(Dataset entries)
-------------------------
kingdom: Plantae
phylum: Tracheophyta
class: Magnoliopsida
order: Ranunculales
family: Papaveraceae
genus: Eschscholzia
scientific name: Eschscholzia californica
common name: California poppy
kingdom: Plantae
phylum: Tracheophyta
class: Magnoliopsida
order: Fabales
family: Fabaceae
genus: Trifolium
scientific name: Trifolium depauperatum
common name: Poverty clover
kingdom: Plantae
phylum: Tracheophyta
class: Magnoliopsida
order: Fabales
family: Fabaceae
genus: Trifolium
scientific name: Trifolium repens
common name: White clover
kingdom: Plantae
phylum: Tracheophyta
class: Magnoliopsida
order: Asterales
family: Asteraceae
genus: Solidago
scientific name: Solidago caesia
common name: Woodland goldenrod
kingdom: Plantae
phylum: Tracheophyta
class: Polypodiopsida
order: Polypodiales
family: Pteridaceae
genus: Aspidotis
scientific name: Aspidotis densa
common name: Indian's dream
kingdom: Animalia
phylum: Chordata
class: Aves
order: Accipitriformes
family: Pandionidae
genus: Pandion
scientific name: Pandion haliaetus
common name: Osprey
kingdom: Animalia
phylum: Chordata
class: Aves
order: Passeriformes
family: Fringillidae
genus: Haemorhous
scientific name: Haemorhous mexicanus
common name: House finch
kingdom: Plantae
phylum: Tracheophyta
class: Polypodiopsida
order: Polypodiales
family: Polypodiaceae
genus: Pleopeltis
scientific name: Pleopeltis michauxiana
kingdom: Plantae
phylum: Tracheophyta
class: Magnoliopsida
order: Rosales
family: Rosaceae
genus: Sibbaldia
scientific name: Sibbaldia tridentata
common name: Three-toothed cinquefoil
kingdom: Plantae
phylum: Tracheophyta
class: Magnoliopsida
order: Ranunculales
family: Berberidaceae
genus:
-------------------------
Given request: Report every line of the rows above that contains the word "common", copying each line in full.

Solution to the exercise:
common name: California poppy
common name: Poverty clover
common name: White clover
common name: Woodland goldenrod
common name: Indian's dream
common name: Osprey
common name: House finch
common name: Three-toothed cinquefoil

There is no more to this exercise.